Il est vrai que dans le seul pays au monde qui organise des championnats d’orthographe ( et où les erreurs de graphie sont des ‘’fautes’’ ), on ne saurait être autrement surpris que le terme même de ‘’devoir’’ s’impose, et que le ‘’travail’’ ( en accord profond avec son étymologie ) ne puisse être considéré comme ‘’sérieux’’ que si l’on est ‘’à la peine’’.

Selon une étude récente menée par la DEPP au niveau du collège ( où les devoirs à la maison ne sont officiellement ni interdits ni prescrits ), le terme de ‘’devoir’’ tend à être remplacé par celui de ‘’travail à faire’’. Soit. Selon les auteurs de l’étude, les enseignants sont quasiment unanimes à juger cela ’’indispensable’’, les parents le réclament, et les élèves l’ exécutent avec plus ou moins de zèle. Ce consensus serait-il l’hommage du vice à la vertu, dans l’obscur conscience que l’un des moments privilégiés où les élèves sont effectivement en situation d’apprentissage pourrait être ce moment là ( compte tenu des dispositifs pédagogiques dominants en place ) ?

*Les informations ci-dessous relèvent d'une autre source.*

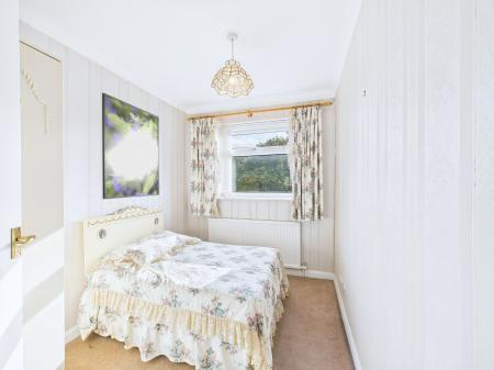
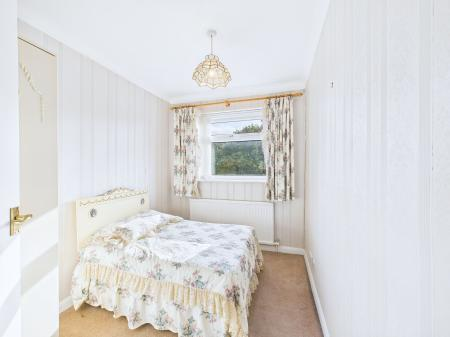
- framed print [101,92,160,200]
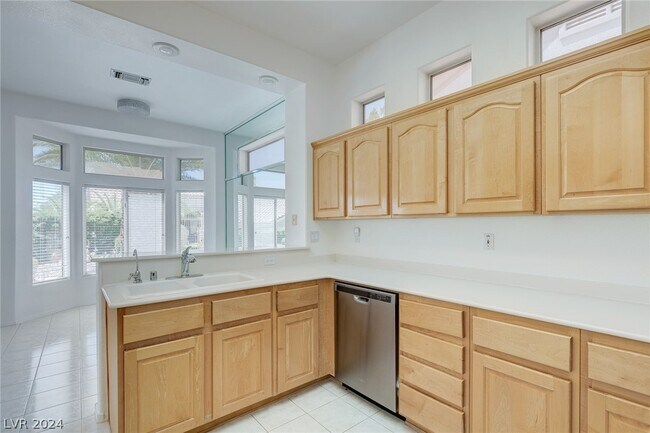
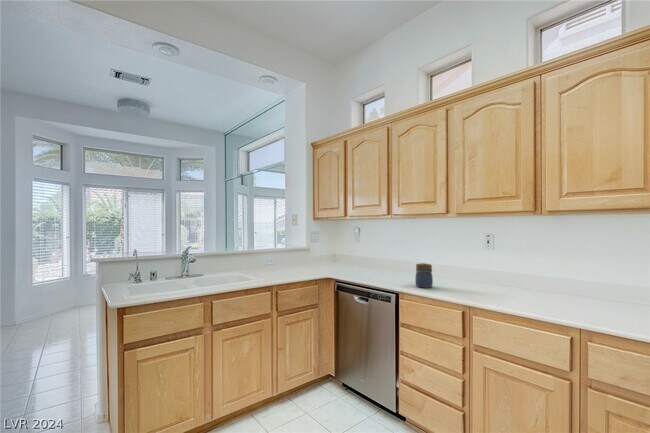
+ jar [414,262,434,289]
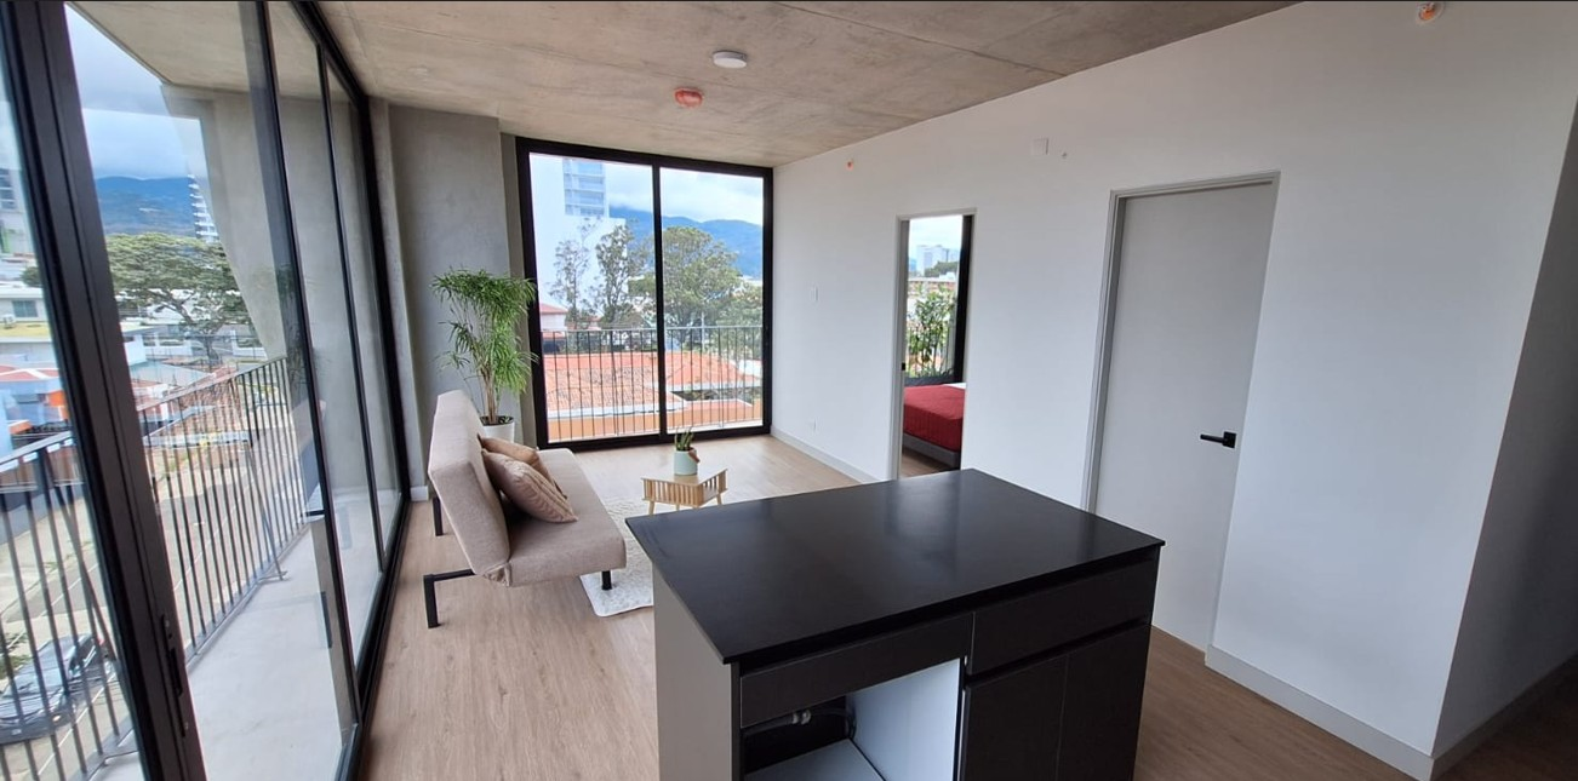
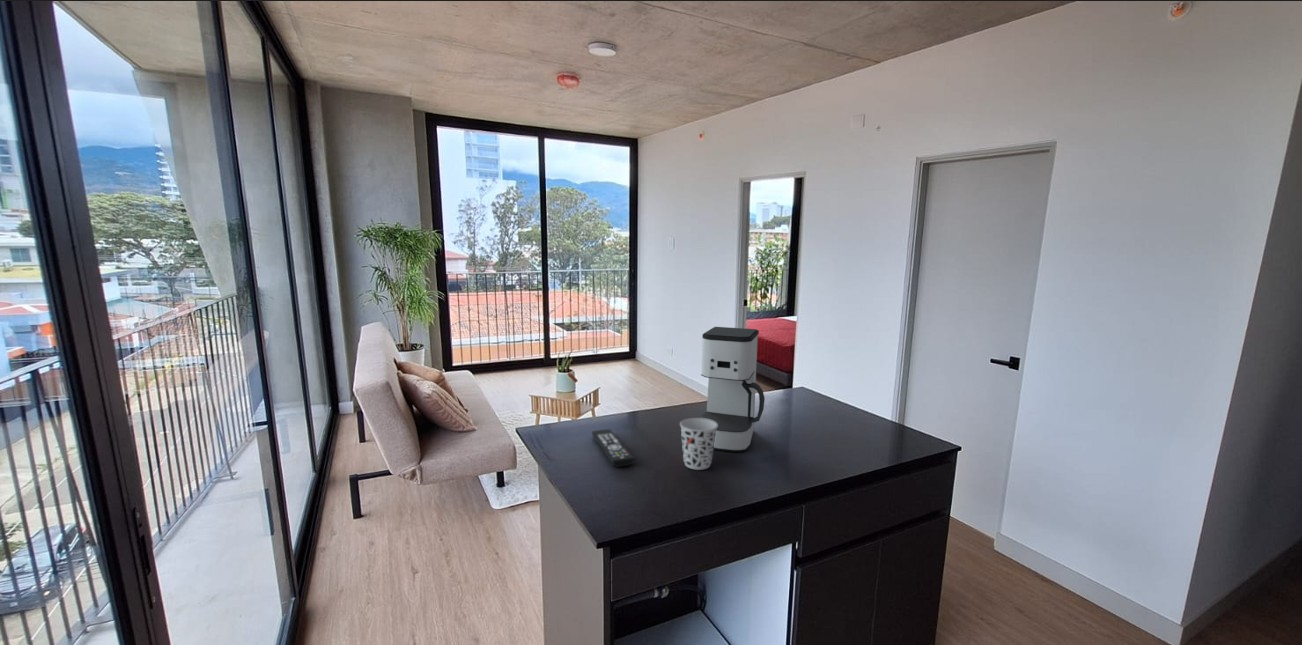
+ cup [679,417,718,471]
+ coffee maker [699,326,766,453]
+ remote control [591,428,635,468]
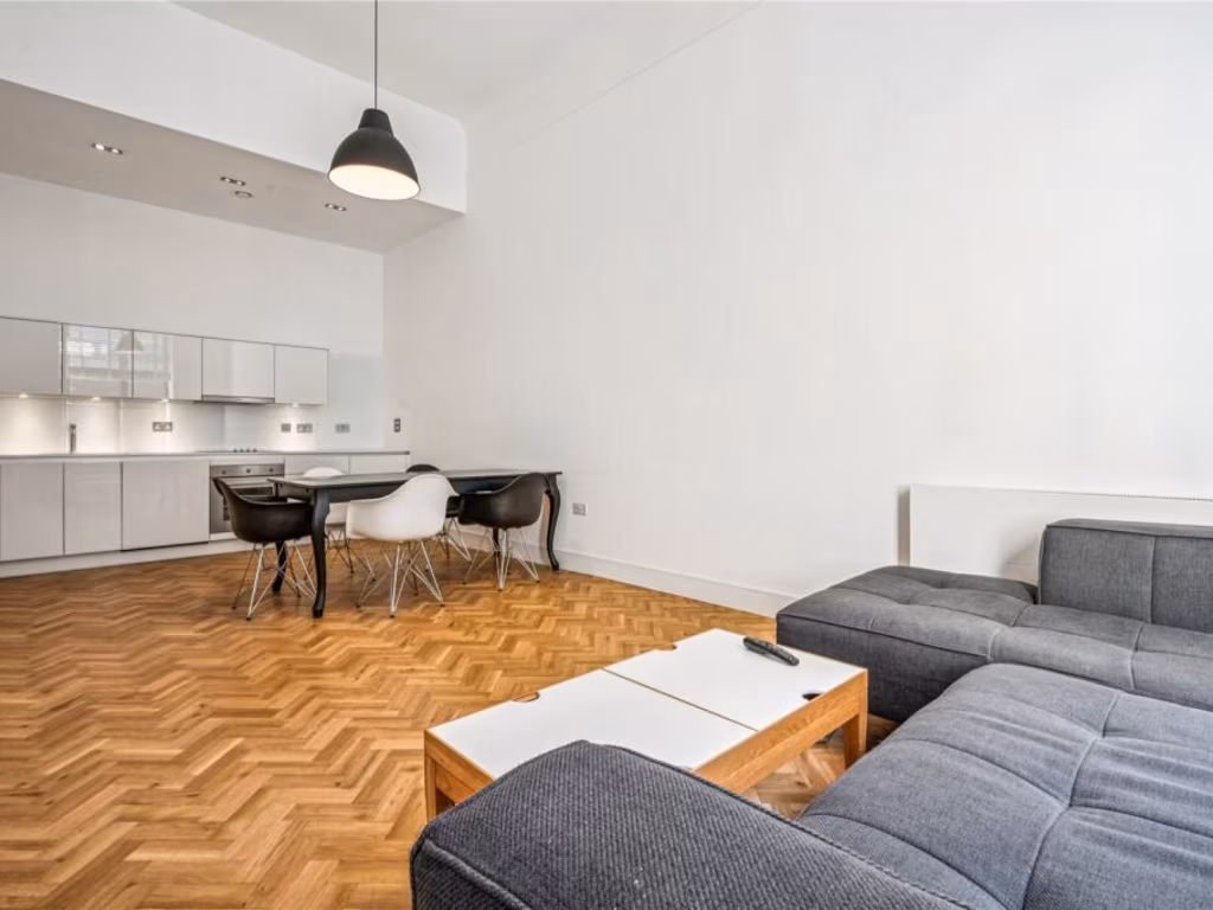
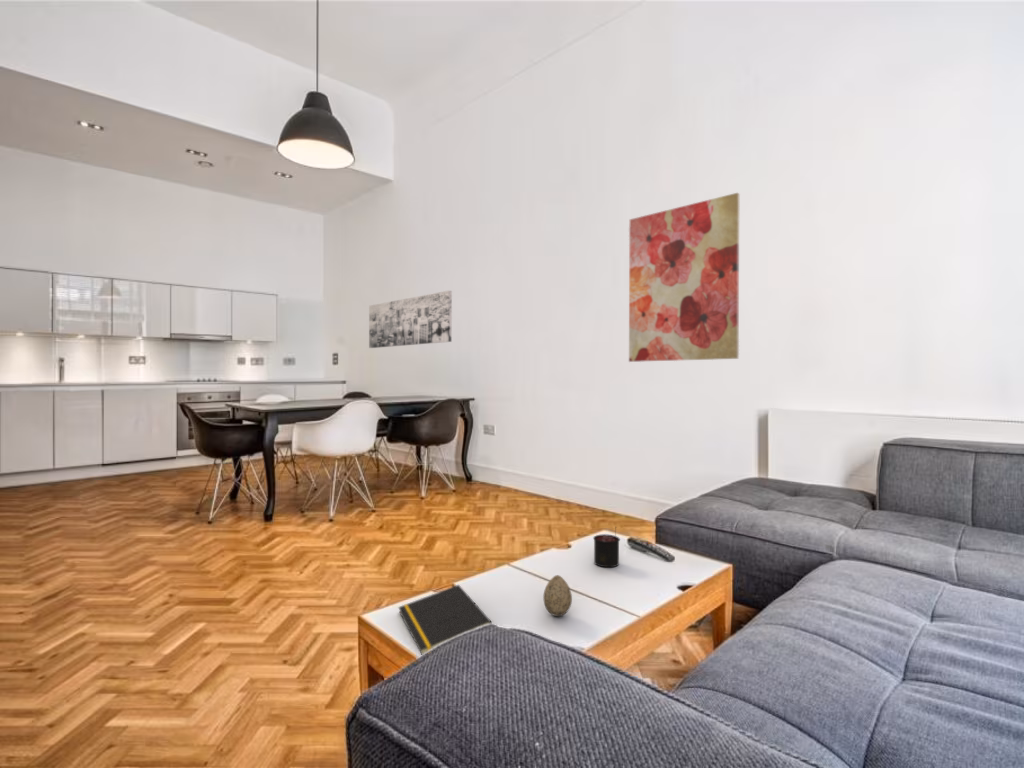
+ wall art [368,289,453,349]
+ decorative egg [542,574,573,617]
+ notepad [397,584,493,656]
+ candle [592,526,621,568]
+ wall art [628,192,741,363]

Il reste que l’étude montre aussi que l’adhésion des élèves au « devoir », au « travail à faire » diminue avec l’âge, et qu’une partie des plus âgés d’entre eux s’interrogent sur les inégalités qui peuvent apparaître en raison des différences de milieux familiaux. Bonne question, posée par les élèves eux-mêmes…

La principale fédération de parents délèves ( la  FCPE ) et l'ICEM-Pédagogie viennent d'engager une "quinzaine de jours sans devoirs à la maison" ( http://cesoirpasdedevoirs.blogspot.com/ ).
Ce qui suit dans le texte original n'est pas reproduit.